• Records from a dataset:
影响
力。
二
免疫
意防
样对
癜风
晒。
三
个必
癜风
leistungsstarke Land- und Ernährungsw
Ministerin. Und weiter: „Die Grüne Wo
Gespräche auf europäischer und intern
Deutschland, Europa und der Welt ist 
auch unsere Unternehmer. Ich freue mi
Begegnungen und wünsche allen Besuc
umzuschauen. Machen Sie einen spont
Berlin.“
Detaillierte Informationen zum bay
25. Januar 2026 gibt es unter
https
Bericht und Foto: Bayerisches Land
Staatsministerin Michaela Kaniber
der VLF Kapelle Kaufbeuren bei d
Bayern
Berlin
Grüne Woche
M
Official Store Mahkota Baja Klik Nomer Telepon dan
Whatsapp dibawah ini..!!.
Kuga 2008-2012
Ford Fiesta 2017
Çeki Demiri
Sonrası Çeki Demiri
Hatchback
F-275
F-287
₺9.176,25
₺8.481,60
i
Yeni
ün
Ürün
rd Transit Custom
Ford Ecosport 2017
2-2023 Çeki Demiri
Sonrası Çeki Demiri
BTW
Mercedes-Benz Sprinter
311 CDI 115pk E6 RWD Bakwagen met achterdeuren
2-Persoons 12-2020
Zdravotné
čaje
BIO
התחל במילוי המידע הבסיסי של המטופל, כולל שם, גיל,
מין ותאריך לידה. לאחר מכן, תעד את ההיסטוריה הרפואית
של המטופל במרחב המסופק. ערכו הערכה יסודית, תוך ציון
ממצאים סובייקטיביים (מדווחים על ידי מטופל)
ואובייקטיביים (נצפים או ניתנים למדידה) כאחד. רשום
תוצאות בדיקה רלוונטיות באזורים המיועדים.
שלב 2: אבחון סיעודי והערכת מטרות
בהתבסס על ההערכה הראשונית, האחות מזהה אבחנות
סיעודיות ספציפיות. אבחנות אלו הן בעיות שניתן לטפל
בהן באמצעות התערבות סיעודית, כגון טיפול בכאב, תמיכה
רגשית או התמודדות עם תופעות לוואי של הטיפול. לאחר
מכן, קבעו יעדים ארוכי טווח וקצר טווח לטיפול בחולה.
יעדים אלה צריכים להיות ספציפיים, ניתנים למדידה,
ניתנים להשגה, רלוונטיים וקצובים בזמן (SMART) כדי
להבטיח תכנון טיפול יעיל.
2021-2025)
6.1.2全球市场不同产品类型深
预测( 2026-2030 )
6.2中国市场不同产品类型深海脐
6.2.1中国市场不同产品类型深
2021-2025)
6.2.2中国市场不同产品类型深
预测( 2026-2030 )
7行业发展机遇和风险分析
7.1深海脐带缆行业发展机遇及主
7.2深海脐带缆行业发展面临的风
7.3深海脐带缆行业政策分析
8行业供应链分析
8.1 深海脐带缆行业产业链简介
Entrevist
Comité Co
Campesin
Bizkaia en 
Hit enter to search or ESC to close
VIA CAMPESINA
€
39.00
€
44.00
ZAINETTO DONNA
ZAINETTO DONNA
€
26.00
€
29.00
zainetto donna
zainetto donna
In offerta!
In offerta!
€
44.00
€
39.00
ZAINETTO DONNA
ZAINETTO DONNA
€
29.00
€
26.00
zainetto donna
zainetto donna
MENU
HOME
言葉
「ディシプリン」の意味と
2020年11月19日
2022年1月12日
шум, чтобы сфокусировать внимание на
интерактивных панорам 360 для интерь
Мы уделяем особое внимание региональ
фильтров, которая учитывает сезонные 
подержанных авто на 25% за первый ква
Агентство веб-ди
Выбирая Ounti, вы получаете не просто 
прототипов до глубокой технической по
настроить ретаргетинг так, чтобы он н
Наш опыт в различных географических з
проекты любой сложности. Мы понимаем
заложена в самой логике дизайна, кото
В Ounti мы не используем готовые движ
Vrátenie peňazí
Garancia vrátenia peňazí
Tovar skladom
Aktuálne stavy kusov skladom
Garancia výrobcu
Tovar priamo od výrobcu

* * *

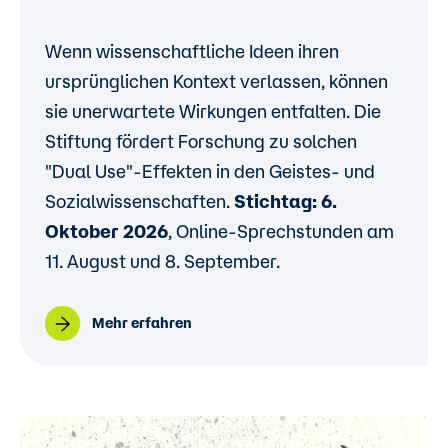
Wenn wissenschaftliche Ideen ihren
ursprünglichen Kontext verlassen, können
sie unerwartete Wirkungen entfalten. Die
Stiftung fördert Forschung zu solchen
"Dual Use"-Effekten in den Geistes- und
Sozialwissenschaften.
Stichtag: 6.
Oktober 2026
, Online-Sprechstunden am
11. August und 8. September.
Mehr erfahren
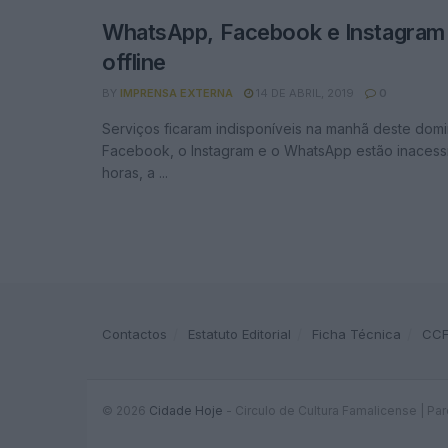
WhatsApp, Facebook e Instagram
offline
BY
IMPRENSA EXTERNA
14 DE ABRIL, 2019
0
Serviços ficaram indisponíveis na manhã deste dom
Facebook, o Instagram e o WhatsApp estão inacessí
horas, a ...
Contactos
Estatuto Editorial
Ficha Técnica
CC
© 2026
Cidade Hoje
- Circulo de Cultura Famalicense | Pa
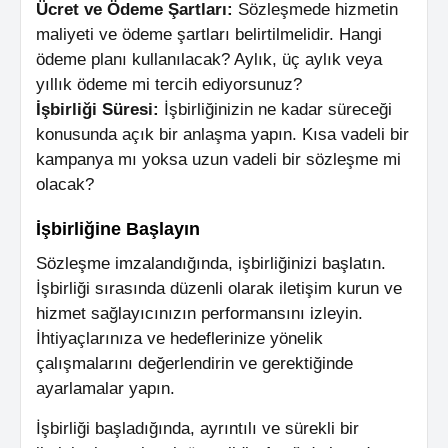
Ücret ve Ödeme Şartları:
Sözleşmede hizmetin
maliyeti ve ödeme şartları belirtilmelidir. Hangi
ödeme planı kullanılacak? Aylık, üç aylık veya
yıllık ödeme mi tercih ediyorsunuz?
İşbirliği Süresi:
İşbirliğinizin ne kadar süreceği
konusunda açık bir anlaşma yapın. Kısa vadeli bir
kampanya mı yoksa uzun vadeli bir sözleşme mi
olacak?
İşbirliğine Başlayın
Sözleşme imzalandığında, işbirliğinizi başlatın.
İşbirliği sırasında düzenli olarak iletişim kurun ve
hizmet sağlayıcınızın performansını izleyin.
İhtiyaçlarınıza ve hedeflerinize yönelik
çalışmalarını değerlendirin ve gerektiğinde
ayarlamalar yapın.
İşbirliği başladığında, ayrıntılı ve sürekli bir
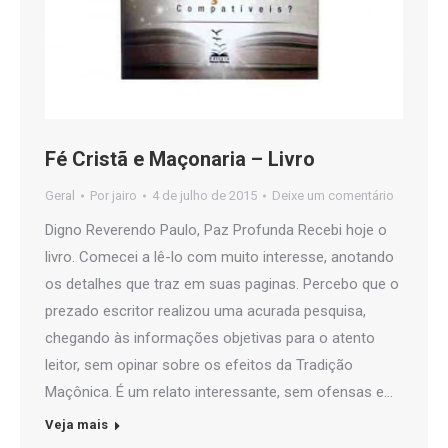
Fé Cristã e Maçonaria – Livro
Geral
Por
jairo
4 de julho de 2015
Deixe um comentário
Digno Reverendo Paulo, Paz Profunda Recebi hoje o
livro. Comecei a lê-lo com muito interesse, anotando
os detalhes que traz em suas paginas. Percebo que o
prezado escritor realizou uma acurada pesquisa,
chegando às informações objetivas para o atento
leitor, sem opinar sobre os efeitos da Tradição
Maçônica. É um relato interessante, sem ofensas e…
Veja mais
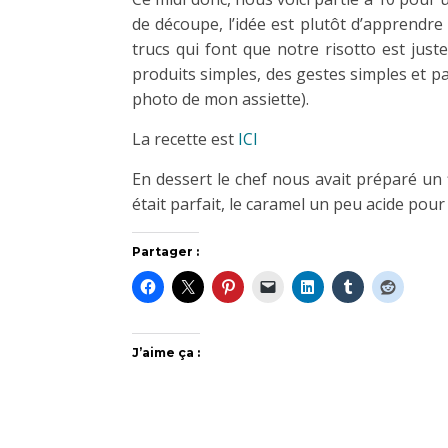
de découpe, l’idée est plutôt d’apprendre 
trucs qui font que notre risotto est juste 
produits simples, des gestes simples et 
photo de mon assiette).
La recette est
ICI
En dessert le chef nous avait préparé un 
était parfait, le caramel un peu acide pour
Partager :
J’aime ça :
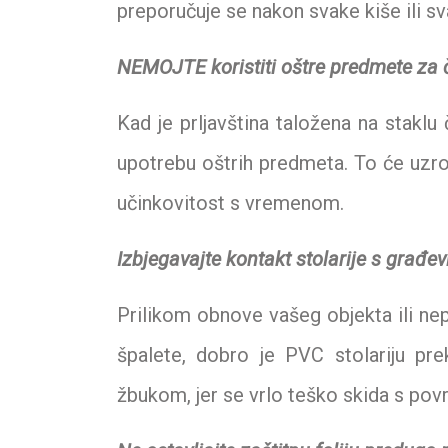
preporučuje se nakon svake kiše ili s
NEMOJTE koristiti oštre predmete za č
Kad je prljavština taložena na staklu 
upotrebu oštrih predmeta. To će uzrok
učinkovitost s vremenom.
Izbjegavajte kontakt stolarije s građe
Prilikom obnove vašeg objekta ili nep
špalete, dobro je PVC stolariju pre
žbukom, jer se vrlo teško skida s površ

---

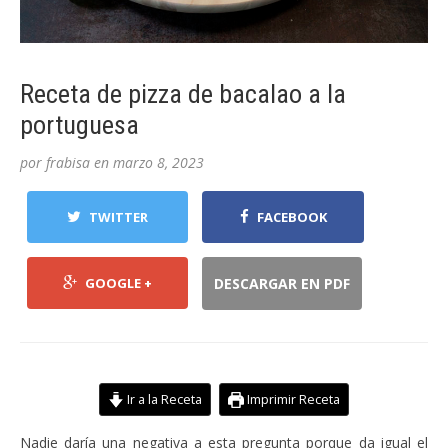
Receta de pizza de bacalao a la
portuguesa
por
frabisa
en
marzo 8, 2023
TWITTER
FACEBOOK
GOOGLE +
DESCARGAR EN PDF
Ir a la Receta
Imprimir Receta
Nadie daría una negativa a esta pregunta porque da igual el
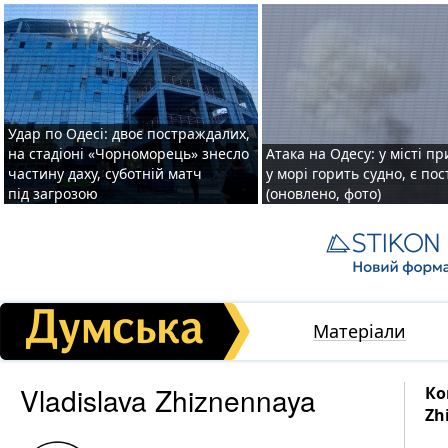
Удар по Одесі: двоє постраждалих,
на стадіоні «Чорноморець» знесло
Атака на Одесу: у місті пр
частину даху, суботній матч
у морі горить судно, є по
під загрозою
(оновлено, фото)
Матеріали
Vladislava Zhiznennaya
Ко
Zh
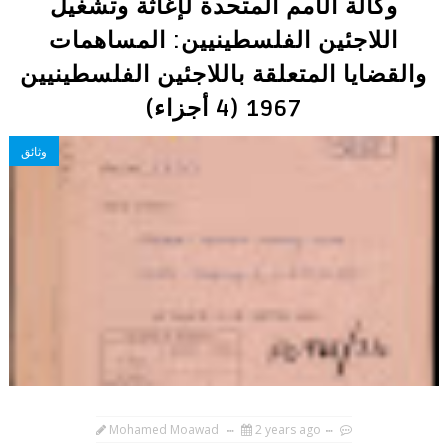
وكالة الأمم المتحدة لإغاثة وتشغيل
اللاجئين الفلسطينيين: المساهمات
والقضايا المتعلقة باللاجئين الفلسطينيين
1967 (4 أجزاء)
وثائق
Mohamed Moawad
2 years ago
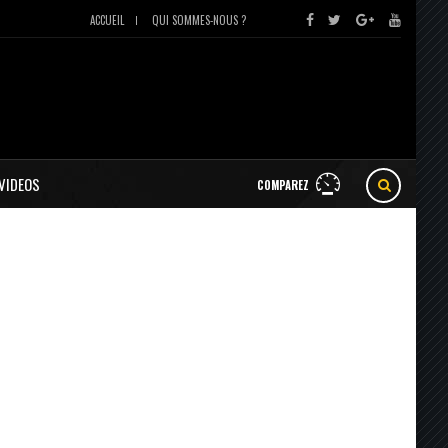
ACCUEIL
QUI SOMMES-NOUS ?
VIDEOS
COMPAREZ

• Work order: Set the pictures aside and transcribe exactly the stretch of lines above, beginning with the one holding "4 de julho de 2015" and ending with the one holding "žbukom, jer se vrlo teško skida s površ".

• Task solution:
4 de julho de 2015
Deixe um comentário
Digno Reverendo Paulo, Paz Profunda Recebi hoje o
livro. Comecei a lê-lo com muito interesse, anotando
os detalhes que traz em suas paginas. Percebo que o
prezado escritor realizou uma acurada pesquisa,
chegando às informações objetivas para o atento
leitor, sem opinar sobre os efeitos da Tradição
Maçônica. É um relato interessante, sem ofensas e…
Veja mais
de découpe, l’idée est plutôt d’apprendre 
trucs qui font que notre risotto est juste 
produits simples, des gestes simples et 
photo de mon assiette).
La recette est
ICI
En dessert le chef nous avait préparé un 
était parfait, le caramel un peu acide pour
Partager :
J’aime ça :
preporučuje se nakon svake kiše ili s
NEMOJTE koristiti oštre predmete za č
Kad je prljavština taložena na staklu 
upotrebu oštrih predmeta. To će uzrok
učinkovitost s vremenom.
Izbjegavajte kontakt stolarije s građe
Prilikom obnove vašeg objekta ili nep
špalete, dobro je PVC stolariju pre
žbukom, jer se vrlo teško skida s površ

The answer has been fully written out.